_Prompt_
Reproduce the data in its entirety, exactly as written.

_Data block_

+ + + + + + +

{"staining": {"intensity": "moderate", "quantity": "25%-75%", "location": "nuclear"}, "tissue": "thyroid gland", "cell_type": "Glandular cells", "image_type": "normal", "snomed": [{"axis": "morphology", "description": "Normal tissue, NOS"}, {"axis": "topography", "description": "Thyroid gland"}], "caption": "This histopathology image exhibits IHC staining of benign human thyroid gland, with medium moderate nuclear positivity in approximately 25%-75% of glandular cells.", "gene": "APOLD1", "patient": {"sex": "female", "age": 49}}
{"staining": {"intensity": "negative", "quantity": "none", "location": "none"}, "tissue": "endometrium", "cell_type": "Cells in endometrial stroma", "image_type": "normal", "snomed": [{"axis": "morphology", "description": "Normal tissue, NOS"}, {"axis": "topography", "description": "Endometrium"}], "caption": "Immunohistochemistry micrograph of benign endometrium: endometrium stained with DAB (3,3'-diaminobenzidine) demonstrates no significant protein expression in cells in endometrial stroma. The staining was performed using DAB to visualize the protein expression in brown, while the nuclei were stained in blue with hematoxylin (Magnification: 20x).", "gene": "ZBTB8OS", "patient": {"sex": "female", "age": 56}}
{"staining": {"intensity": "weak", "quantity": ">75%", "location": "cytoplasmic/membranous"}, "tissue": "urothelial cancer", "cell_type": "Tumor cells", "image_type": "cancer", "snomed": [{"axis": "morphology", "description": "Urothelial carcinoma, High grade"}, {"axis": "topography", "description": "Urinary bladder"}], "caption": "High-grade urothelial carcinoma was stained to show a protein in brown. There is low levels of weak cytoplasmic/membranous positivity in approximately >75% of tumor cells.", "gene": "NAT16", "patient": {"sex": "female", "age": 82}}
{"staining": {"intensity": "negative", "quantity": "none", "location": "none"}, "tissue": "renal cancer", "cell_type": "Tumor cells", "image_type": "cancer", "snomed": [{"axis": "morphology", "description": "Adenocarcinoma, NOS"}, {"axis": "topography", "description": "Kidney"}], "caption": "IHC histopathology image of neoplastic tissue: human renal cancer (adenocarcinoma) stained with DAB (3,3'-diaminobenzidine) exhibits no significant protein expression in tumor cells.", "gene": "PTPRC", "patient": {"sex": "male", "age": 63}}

+ + + + + + +

_Task output_
{"staining": {"intensity": "moderate", "quantity": "25%-75%", "location": "nuclear"}, "tissue": "thyroid gland", "cell_type": "Glandular cells", "image_type": "normal", "snomed": [{"axis": "morphology", "description": "Normal tissue, NOS"}, {"axis": "topography", "description": "Thyroid gland"}], "caption": "This histopathology image exhibits IHC staining of benign human thyroid gland, with medium moderate nuclear positivity in approximately 25%-75% of glandular cells.", "gene": "APOLD1", "patient": {"sex": "female", "age": 49}}
{"staining": {"intensity": "negative", "quantity": "none", "location": "none"}, "tissue": "endometrium", "cell_type": "Cells in endometrial stroma", "image_type": "normal", "snomed": [{"axis": "morphology", "description": "Normal tissue, NOS"}, {"axis": "topography", "description": "Endometrium"}], "caption": "Immunohistochemistry micrograph of benign endometrium: endometrium stained with DAB (3,3'-diaminobenzidine) demonstrates no significant protein expression in cells in endometrial stroma. The staining was performed using DAB to visualize the protein expression in brown, while the nuclei were stained in blue with hematoxylin (Magnification: 20x).", "gene": "ZBTB8OS", "patient": {"sex": "female", "age": 56}}
{"staining": {"intensity": "weak", "quantity": ">75%", "location": "cytoplasmic/membranous"}, "tissue": "urothelial cancer", "cell_type": "Tumor cells", "image_type": "cancer", "snomed": [{"axis": "morphology", "description": "Urothelial carcinoma, High grade"}, {"axis": "topography", "description": "Urinary bladder"}], "caption": "High-grade urothelial carcinoma was stained to show a protein in brown. There is low levels of weak cytoplasmic/membranous positivity in approximately >75% of tumor cells.", "gene": "NAT16", "patient": {"sex": "female", "age": 82}}
{"staining": {"intensity": "negative", "quantity": "none", "location": "none"}, "tissue": "renal cancer", "cell_type": "Tumor cells", "image_type": "cancer", "snomed": [{"axis": "morphology", "description": "Adenocarcinoma, NOS"}, {"axis": "topography", "description": "Kidney"}], "caption": "IHC histopathology image of neoplastic tissue: human renal cancer (adenocarcinoma) stained with DAB (3,3'-diaminobenzidine) exhibits no significant protein expression in tumor cells.", "gene": "PTPRC", "patient": {"sex": "male", "age": 63}}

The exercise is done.